3.2.15. Trusted Referers

Because Webmin is web based, it is accessed from your browser. Browsers often store authentication information and will automatically resend it on demand from the Webmin server. Because of this, it could be possible for remote web sites to trigger dangerous actions on your Webmin server (assuming the web site owner has malicious intentions--it would not happen accidentally!). This page allows you to configure which hosts may refer to actions on your Webmin server.

3.2.16. SSL Encryption

If your system has the OpenSSL libraries installed, as well as the Net::SSLeay Perl module, you will be able to use SSL encrypted connections to your Webmin server. This increases the security of your server by allowing password and user information to be sent in an encrypted form. If you will be accessing your Webmin server from across the internet, it is strongly suggested that you use SSL encrypted sessions. Now that both the export restrictions on encryption have been relaxed and the RSA patent has expired, it is becoming more common for Linux and Unix versions to always ship with the necessary libraries and Perl module for this to be enabled out of the box. But if you do need some help setting this option up, there is a nice tutorial on the Using SSL With Webmin page.

3.2.17. Certificate Authority

This page allows you to configure the SSL certificate for this server.
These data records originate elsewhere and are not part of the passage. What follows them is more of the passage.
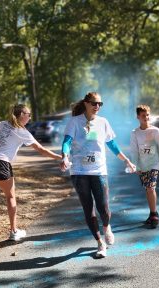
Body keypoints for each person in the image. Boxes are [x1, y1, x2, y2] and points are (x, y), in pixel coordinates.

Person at [60, 92, 136, 258]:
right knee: (89, 208)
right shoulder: (74, 121)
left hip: (99, 170)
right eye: (94, 103)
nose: (97, 106)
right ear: (86, 103)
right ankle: (100, 243)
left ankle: (107, 227)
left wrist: (126, 161)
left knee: (103, 207)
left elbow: (112, 144)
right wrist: (65, 156)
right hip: (79, 172)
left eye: (100, 104)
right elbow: (66, 141)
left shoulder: (103, 122)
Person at [0, 104, 63, 240]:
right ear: (22, 114)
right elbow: (41, 150)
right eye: (29, 114)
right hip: (1, 162)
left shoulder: (2, 124)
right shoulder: (22, 131)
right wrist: (59, 157)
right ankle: (13, 232)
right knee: (10, 197)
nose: (30, 117)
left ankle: (10, 229)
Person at [130, 104, 159, 228]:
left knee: (151, 187)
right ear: (138, 117)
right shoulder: (135, 133)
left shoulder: (155, 131)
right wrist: (136, 166)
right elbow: (134, 151)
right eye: (143, 115)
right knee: (148, 188)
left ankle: (154, 215)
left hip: (154, 163)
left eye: (147, 115)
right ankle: (153, 212)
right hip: (143, 165)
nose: (146, 117)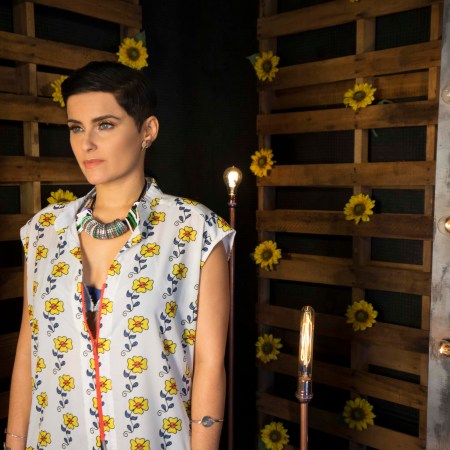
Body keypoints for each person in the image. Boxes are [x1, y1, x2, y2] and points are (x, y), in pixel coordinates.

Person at [5, 61, 235, 450]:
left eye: (105, 125)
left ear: (148, 130)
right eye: (76, 127)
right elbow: (29, 349)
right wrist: (13, 443)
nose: (86, 144)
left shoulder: (195, 231)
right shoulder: (43, 232)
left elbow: (210, 366)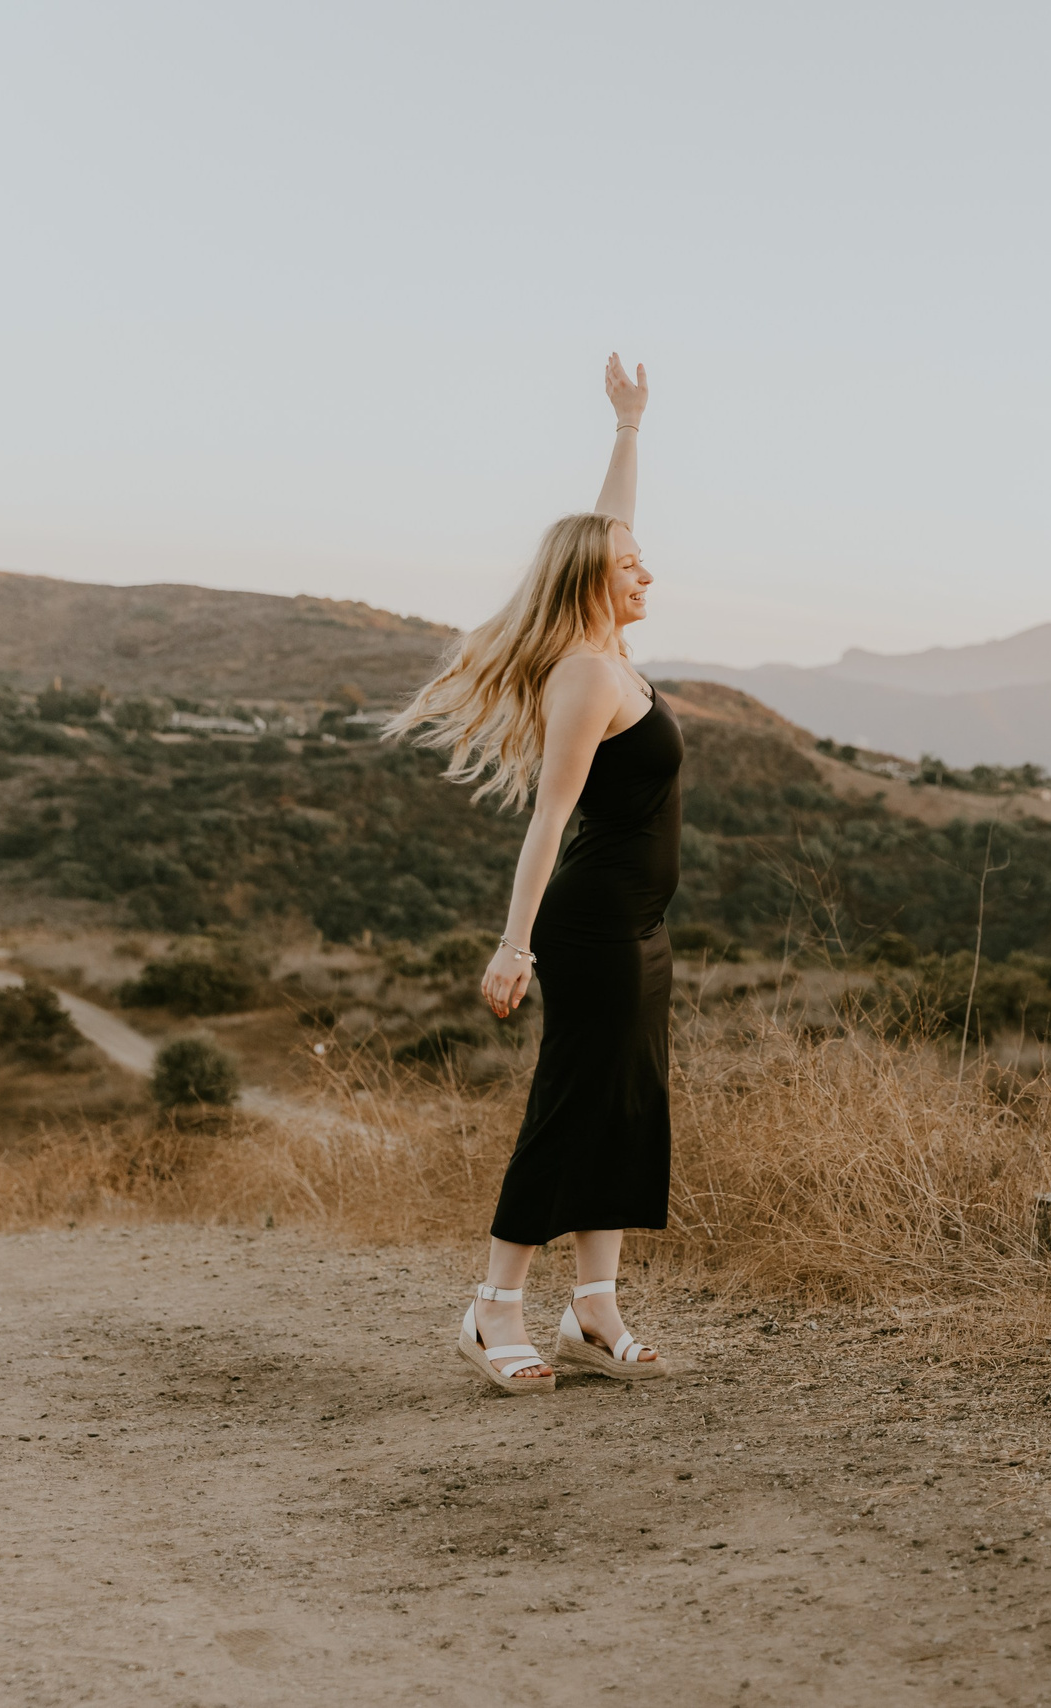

Using this, you may configure your system to allow logins without a username and password. If configured, clients may request a personal certificate in the Webmin Users module, and from then on the browser will authenticate itself via the certificate provided. If your users are located in controlled and secured environments, this feature can make using Webmin simpler.

To create a certificate, simply fill in the authority information (this can be any information you'd like to include, such as the name of the administrator of the Webmin server), and click Setup certificate authority.

If using this authentication method, users should be made aware of the potential security issues involved. Anyone who has access to a machine with such a certificate will be able to access the Webmin server with the same privileges as the primary user of the machine. Thus, a security policy should be in place that includes automatic logout from the system after a period of inactivity. Using the logout facilities of Webmin will no longer work, as authentication is automatic every time the user starts a browser session.